Listing excerpted from a collection:
--- START ---
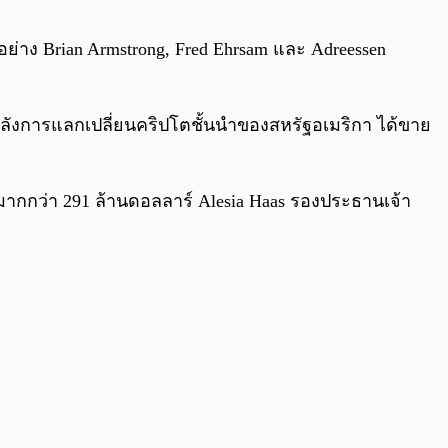
0:00
/
0:00
อย่าง Brian Armstrong, Fred Ehrsam และ Adreessen
้องหลังการแลกเปลี่ยนคริปโตชั้นนำของสหรัฐอเมริกา ได้ขาย
ามากกว่า 291 ล้านดอลลาร์ Alesia Haas รองประธานเจ้า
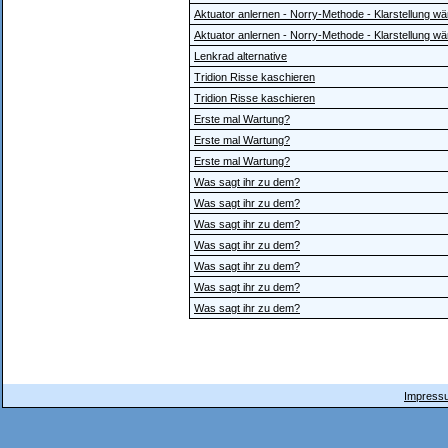
Aktuator anlernen - Norry-Methode - Klarstellung wär
Aktuator anlernen - Norry-Methode - Klarstellung wär
Lenkrad alternative
Tridion Risse kaschieren
Tridion Risse kaschieren
Erste mal Wartung?
Erste mal Wartung?
Erste mal Wartung?
Was sagt ihr zu dem?
Was sagt ihr zu dem?
Was sagt ihr zu dem?
Was sagt ihr zu dem?
Was sagt ihr zu dem?
Was sagt ihr zu dem?
Was sagt ihr zu dem?
Impressu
--- END ---
§ **Required action**:
Please quote the listing from its beginning up to and including the line containing "ามากกว่า 291 ล้านดอลลาร์", without the pictures.

§ **Response to the exercise**:
0:00
/
0:00
อย่าง Brian Armstrong, Fred Ehrsam และ Adreessen
้องหลังการแลกเปลี่ยนคริปโตชั้นนำของสหรัฐอเมริกา ได้ขาย
ามากกว่า 291 ล้านดอลลาร์ Alesia Haas รองประธานเจ้า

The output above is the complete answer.